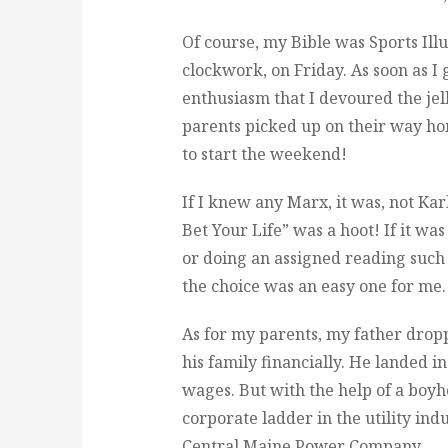
Of course, my Bible was Sports Illus
clockwork, on Friday. As soon as I
enthusiasm that I devoured the jel
parents picked up on their way ho
to start the weekend!
If I knew any Marx, it was, not Ka
Bet Your Life” was a hoot! If it w
or doing an assigned reading such
the choice was an easy one for me
As for my parents, my father dropp
his family financially. He landed i
wages. But with the help of a boy
corporate ladder in the utility ind
Central Maine Power Company.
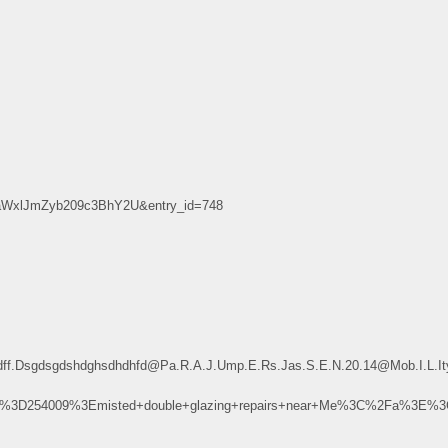
xlJmZyb209c3BhY2U&entry_id=748
dfsdff.Dsgdsgdshdghsdhdhfd@Pa.R.A.J.Ump.E.Rs.Jas.S.E.N.20.14@Mob.I
u%3D254009%3Emisted+double+glazing+repairs+near+Me%3C%2Fa%3E%3C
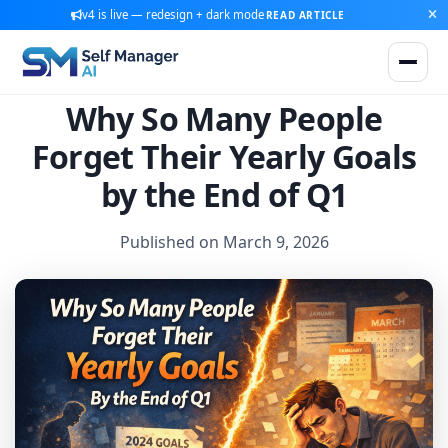
v4 is live — redesign + dark mode
READ ARTICLE
Why So Many People
Forget Their Yearly Goals
by the End of Q1
Published on March 9, 2026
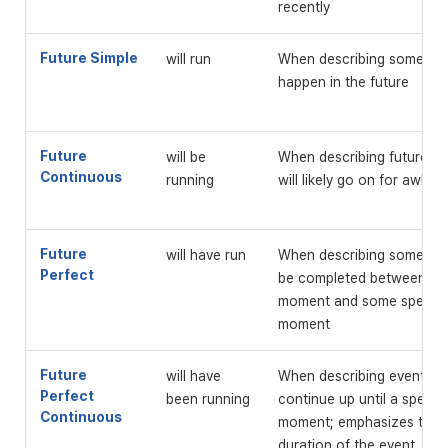
recently
Future Simple
will run
When describing something
happen in the future
Future
will be
When describing future ev
Continuous
running
will likely go on for awhile
Future
will have run
When describing something
Perfect
be completed between the
moment and some specific
moment
Future
will have
When describing events tha
Perfect
been running
continue up until a specifi
Continuous
moment; emphasizes the 
duration of the event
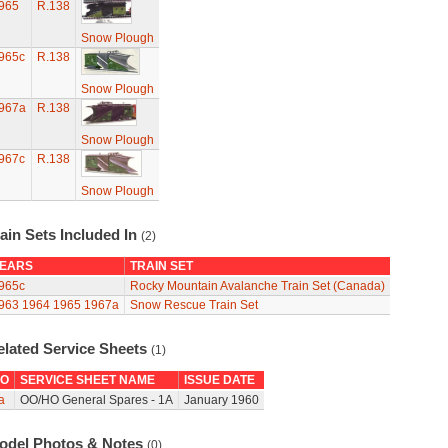
965
R.138
Snow Plough
965c
R.138
Snow Plough
967a
R.138
Snow Plough
967c
R.138
Snow Plough
ain Sets Included In
(2)
EARS
TRAIN SET
965c
Rocky Mountain Avalanche Train Set (Canada)
963
1964
1965
1967a
Snow Rescue Train Set
elated Service Sheets
(1)
O
SERVICE SHEET NAME
ISSUE DATE
a
OO/HO General Spares - 1A
January 1960
odel Photos & Notes
(0)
•••
▶ [Enunciado do exercício]:
Pode transcrever todas as linhas acima sem alterar nenhum caractere, deixando as imagens de fora?

▶ [Exercício resolvido]:
Of course, my Bible was Sports Illus
clockwork, on Friday. As soon as I
enthusiasm that I devoured the jel
parents picked up on their way ho
to start the weekend!
If I knew any Marx, it was, not Ka
Bet Your Life” was a hoot! If it w
or doing an assigned reading such
the choice was an easy one for me
As for my parents, my father dropp
his family financially. He landed i
wages. But with the help of a boy
corporate ladder in the utility ind
Central Maine Power Company.
xlJmZyb209c3BhY2U&entry_id=748
dfsdff.Dsgdsgdshdghsdhdhfd@Pa.R.A.J.Ump.E.Rs.Jas.S.E.N.20.14@Mob.I
u%3D254009%3Emisted+double+glazing+repairs+near+Me%3C%2Fa%3E%3C
v4 is live — redesign + dark mode
READ ARTICLE
Why So Many People
Forget Their Yearly Goals
by the End of Q1
Published on March 9, 2026
recently
Future Simple
will run
When describing something
happen in the future
Future
will be
When describing future ev
Continuous
running
will likely go on for awhile
Future
will have run
When describing something
Perfect
be completed between the
moment and some specific
moment
Future
will have
When describing events tha
Perfect
been running
continue up until a specifi
Continuous
moment; emphasizes the 
duration of the event
965
R.138
Snow Plough
965c
R.138
Snow Plough
967a
R.138
Snow Plough
967c
R.138
Snow Plough
ain Sets Included In
(2)
EARS
TRAIN SET
965c
Rocky Mountain Avalanche Train Set (Canada)
963
1964
1965
1967a
Snow Rescue Train Set
elated Service Sheets
(1)
O
SERVICE SHEET NAME
ISSUE DATE
a
OO/HO General Spares - 1A
January 1960
odel Photos & Notes
(0)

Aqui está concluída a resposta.